**Fragmento seleccionado**
- - -

Jacques
Rancière, uno de los pensadores de la izquierda radical vivos más interesantes,
elabora una teoría estética como desarrollo de su trabajo de filosofía
política. La emancipación es el hilo conductor fundamental del discurso de
Rancière. La emancipación entendida como el desarrollo de las capacidades de
cualquiera. Todos somos iguales en nuestras capacidades básicas y nuestra
creatividad. La política, la pedagogía y la estética son los terrenos
entrelazados a partir de los cuales articula sus análisis y propuestas.
Rancière no es un escritor fácil ni tampoco sistemático. Su filosofía es una
búsqueda, una aventura intelectual que quiere compartir, no unos saberes que
quiere transmitir. En esto es consecuente con su teoría pedagógica, expuesta en
El
maestro ignorante (1987): no se trata de enseñar al que no sabe sino
de proporcionar al que no sabe instrumentos para que aprenda por sí mismo. Pero
su camino es complejo porque el camino y el rigor intelectual lo exigen. Hay
que ir desgranando en un trabajo paciente esta elaboración de Rancière. Lo que
nos importa a nosotros, lo que le importa a Rancière es que lo que nos dice nos
sirva. No para repetirlo sino para integrar estos materiales en nuestra propia
experiencia.

- - -

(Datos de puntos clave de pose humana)
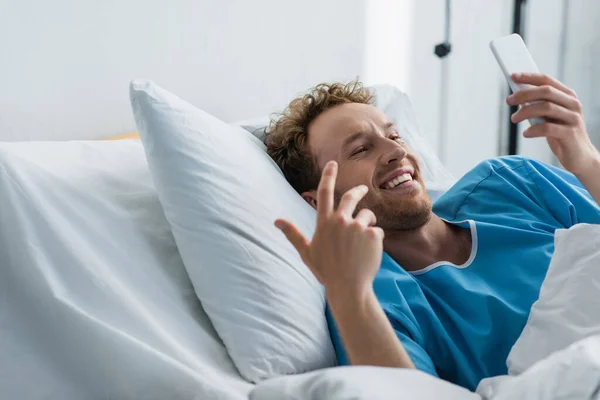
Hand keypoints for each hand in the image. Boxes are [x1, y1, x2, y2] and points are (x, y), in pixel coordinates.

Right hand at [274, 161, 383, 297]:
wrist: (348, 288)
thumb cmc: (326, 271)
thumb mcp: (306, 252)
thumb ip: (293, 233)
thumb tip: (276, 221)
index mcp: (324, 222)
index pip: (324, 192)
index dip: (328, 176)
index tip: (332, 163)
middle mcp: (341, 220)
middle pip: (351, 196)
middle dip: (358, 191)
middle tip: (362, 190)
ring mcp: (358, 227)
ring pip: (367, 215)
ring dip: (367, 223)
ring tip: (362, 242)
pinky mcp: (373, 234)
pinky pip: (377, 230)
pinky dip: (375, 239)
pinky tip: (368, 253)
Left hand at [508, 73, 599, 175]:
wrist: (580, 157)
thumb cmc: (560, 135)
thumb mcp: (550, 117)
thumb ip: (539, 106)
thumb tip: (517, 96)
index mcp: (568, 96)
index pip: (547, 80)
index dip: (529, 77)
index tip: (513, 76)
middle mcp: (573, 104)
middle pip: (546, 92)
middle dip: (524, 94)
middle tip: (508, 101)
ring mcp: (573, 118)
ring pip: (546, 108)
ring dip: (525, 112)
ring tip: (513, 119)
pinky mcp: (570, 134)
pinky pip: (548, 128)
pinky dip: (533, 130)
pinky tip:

- - -

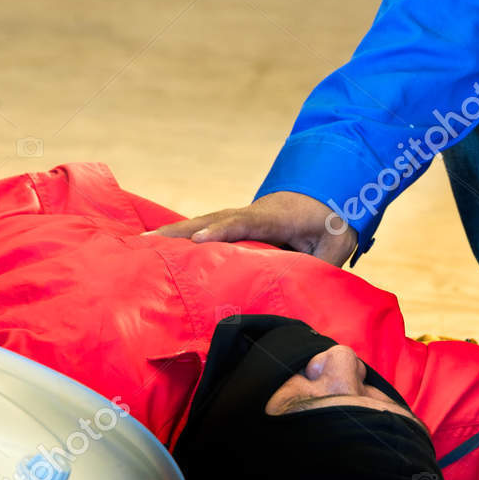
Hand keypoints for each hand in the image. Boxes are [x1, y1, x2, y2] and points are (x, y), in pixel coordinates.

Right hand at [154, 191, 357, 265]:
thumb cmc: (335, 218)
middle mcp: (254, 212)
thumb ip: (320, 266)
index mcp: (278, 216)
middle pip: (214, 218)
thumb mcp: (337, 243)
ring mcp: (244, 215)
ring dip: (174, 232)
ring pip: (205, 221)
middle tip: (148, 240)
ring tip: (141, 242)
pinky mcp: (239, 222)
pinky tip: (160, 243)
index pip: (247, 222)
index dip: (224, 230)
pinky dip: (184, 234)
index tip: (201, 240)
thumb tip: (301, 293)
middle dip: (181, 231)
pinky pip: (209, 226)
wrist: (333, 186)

- - -

**Serie de ejercicios**
A) Según el fragmento sobre Rancière, ¿cuál es el hilo conductor fundamental de su discurso?
B) A partir del fragmento sobre Rancière, explica por qué su filosofía se presenta como una aventura intelectual que quiere compartir y no como unos saberes que quiere transmitir.
C) Reanuda el fragmento sobre Rancière desde el punto en que se detiene.

**Resultados**
A) La emancipación.

B) Porque así es consecuente con su teoría pedagógica, expuesta en El maestro ignorante (1987). Según esa teoría, no se trata de enseñar al que no sabe, sino de proporcionarle instrumentos para que aprenda por sí mismo.

C)
Las
entrevistas publicadas de Rancière son un material complementario útil para la
comprensión conceptual de Rancière. El tiempo de la igualdad. Diálogos sobre
política y estética (2009) nos permite hacerlo de una forma muy
interesante. En estos diálogos nos explica que el paso de su interés de la
política a la estética no es un desplazamiento de intereses o de temáticas. Es
una derivación natural de su reflexión política. El hilo conductor es la lucha
de los humanos por la emancipación, es decir, por la igualdad. La igualdad no es
un ideal sino el punto de partida. La igualdad es lo que nos ha sido
arrebatado. ¿Cómo? : a través de la policía. Esta es la teoría de la que parte:
la diferencia entre policía y la política (El desacuerdo, 1995). La
policía es la que ordena y mantiene este orden: desigualdad de funciones y de
lugares de los cuerpos. Cada cuerpo está en el lugar establecido por esta
policía: es el consenso establecido. La política, es decir la democracia,
aparece como un suplemento, como un desacuerdo. Alguien, algunos, luchan por
salirse del lugar que se les ha asignado. Es el pueblo, comunidad
política heterogénea frente a la comunidad homogénea que establece la policía.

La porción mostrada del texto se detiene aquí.